NAR plans to create an outreach training program on growth-management issues to provide local and state associations with information and training on land-use issues.
“The real estate industry in general needs to work toward local and regional consensus,” says Ron Myles, CCIM, a broker with Realty International in Denver. Myles, who chaired the advisory group, adds, “We have to be extremely sensitive to what the public thinks and work with local officials as well.”
Although Vice President Al Gore has positioned smart growth in the national spotlight, those on all sides of the issue concur that the most workable solutions will come at the local and regional levels. “Every area has its own unique characteristics and concerns,” Myles says. “For some, it's congestion and heavy traffic; for others it's open space and greenfields.”

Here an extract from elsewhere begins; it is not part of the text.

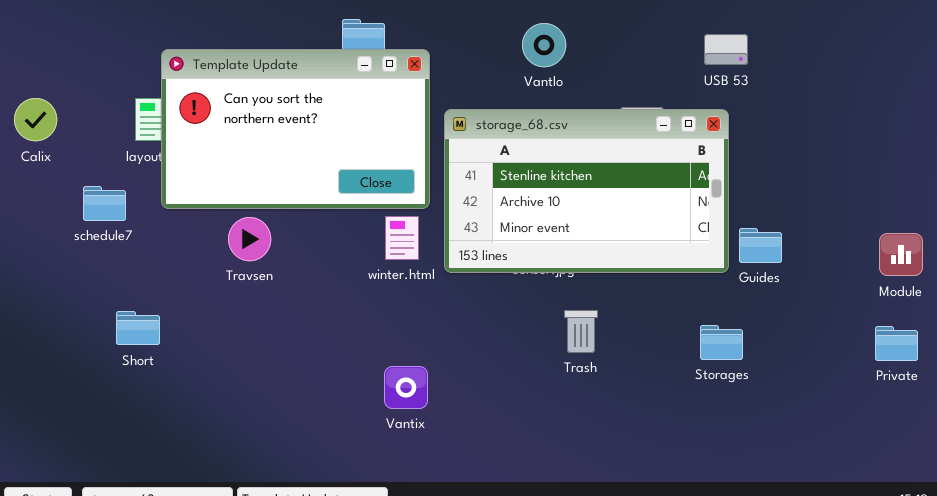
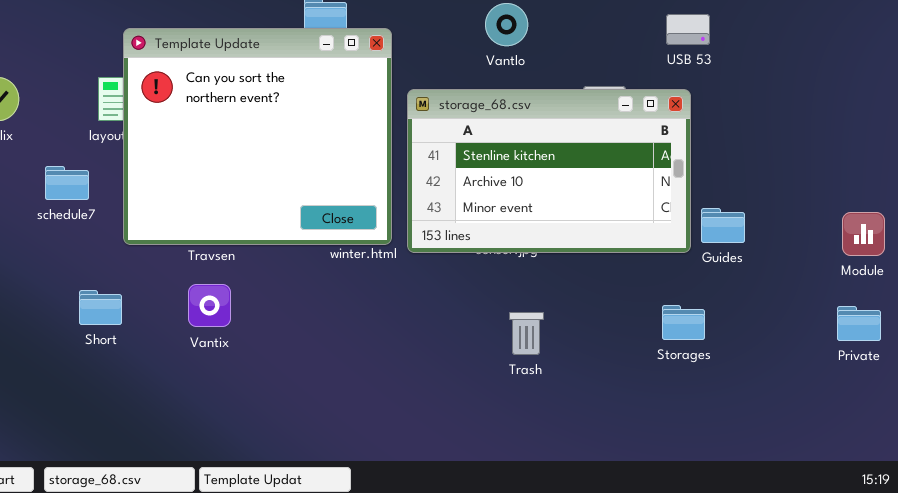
Template Update: [161,49,430,209] -> [123,28,392,245], resized
Trash: [564,310,598,353] -> [509,312,544,355], moved
Vantix: [384,366,428,409] -> [188,284,231,327], moved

Smart growth doesn't necessarily rule out new development away from urban core areas. A number of new master-planned communities around the country meet smart-growth goals. Orenco Station near Portland mixes a variety of housing types with office and retail uses. The community is linked to downtown Portland by a light-rail system. Civano, a new community on the southeast edge of Tucson, Ariz., will include houses and apartments as well as commercial, retail, and light industrial uses. It also aims to place half of its population and two-thirds of its jobs within a five-minute walk of its town center.
Prairie Crossing, an upscale development in Grayslake, Ill., 40 miles northwest of Chicago, was built as a conservation community. Homes are clustered on small lots, but the development contains 450 acres of open space and abuts a 2,500-acre nature reserve. However, in an effort to adhere to high-density planning, developers proposed a cluster of 141 townhomes around the nearby train station. Grayslake said the addition was too dense and would permit no more than 45 new units.
Smart-growth opportunities may take some work. “It takes a lot of patience and stamina to go through this process,” Knight says.
On the other hand, Vallera says, “If you're working in a community that does not openly embrace new development or redevelopment, if you do have a project that does conform to smart-growth concepts, it gives you a solid leg to stand on.
Infill development, in particular, holds a lot of potential, Myles says. “There are lots of opportunities in commercial areas, where our expertise is needed to do turnarounds. There are solutions that we can offer, but we've got to get engaged,” he says. “If you don't monitor what's going on, and [you] wait until it's in the newspapers, it's going to be too late.”